Segundo dados do Ministério do Trabalho citados pelo Eco, 92% dos trabalhadores com contabilidade organizada optaram por manter o regime anual em 2019, tendo como base de incidência contributiva os rendimentos do ano de 2018, uma vez que o trimestral é apenas obrigatório para regimes de contabilidade simplificada. Este número elevado pode mostrar que os trabalhadores não consideram que um trimestre seja elucidativo sobre o seu volume de rendimentos e preferem ser taxados sobre o seu rendimento anual.
A vida do trabalhador independente é cheia de incertezas, uma vez que não têm um rendimento fixo. Há sempre meses com rendimentos menos volumosos, em que surge menos trabalho, e eventualmente outros em que surjam oportunidades para compensar estas lacunas. O cálculo trimestral não parece ser suficientemente amplo para colocar estes trabalhadores a salvo, numa actividade caracterizada pela sua instabilidade.
Pessoalmente, tendo mais conhecimento sobre algumas áreas de trabalho específicas, considero que um músico, por exemplo, pode estar alguns meses sem declarar rendimentos, pois estaria a trabalhar em novas canções, enquanto depois de terminada essa fase teria meses consequentes com rendimentos mais volumosos, resultantes do lançamento de um eventual álbum e dos respectivos concertos de apresentação. O mesmo se pode aplicar a alguém que esteja a fazer um filme, por exemplo, que só será fonte de rendimento quando acabado e eventualmente lançado no circuito comercial.
☆ ☆ ☆ ☆
*TAREFAS*:
• 1. Como fica em inglês esta frase do texto sobre os trabalhadores independentes: «O cálculo trimestral não parece ser suficientemente amplo para colocar estes trabalhadores a salvo, numa actividade caracterizada pela sua instabilidade.»?
• 2. Como continuaria o texto sobre os trabalhadores independentes a partir da sua última frase?
A listagem não faz falta para estas tarefas.

*OS DADOS*:
☆ ☆ ☆ ☆
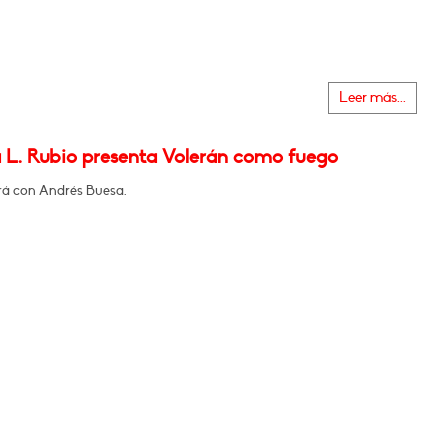
Leer más...
 L. Rubio presenta Volerán como fuego
á con Andrés Buesa.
☆ ☆ ☆ ☆
*RESPOSTAS POR TAREFA*:
• 1. The quarterly calculation does not seem broad enough to keep these workers safe, in an activity characterized by its instability.

• 2.
Estes são apenas dois exemplos limitados, pois muitos trabalhadores independentes de diferentes áreas trabalham sujeitos às variações do mercado que têm sempre períodos de maior e menor procura. O objectivo da contribuição mínima de 20 euros é que não haja interrupções na carreira contributiva, pois muitas vezes os trabalhadores que não tinham rendimentos anuais suficientes não tinham nada declarado, o que lhes impedia o acesso a subsídios sociais. É obviamente importante que sejam garantidos estes subsídios, no entanto será através de obrigações mais agravadas a trabalhadores que, no regime anterior, não tinham sequer rendimentos suficientes para que lhes fosse exigida contribuição alguma?
Esta nova lei encoraja os trabalhadores independentes a fechar actividade se recebem apenas pouco mais de 20 euros mensalmente e a facturá-los sem passar recibo. Obriga estudantes que trabalhem pontualmente por 40 ou 50 euros por mês a pensarem duas vezes antes de abrirem actividade e verem o seu rendimento cortado por metade. Claro que é possível acumular os rendimentos anuais e passar um acto único por ano, mas nem todos podemos sobrevier todo o ano sem ver um tostão.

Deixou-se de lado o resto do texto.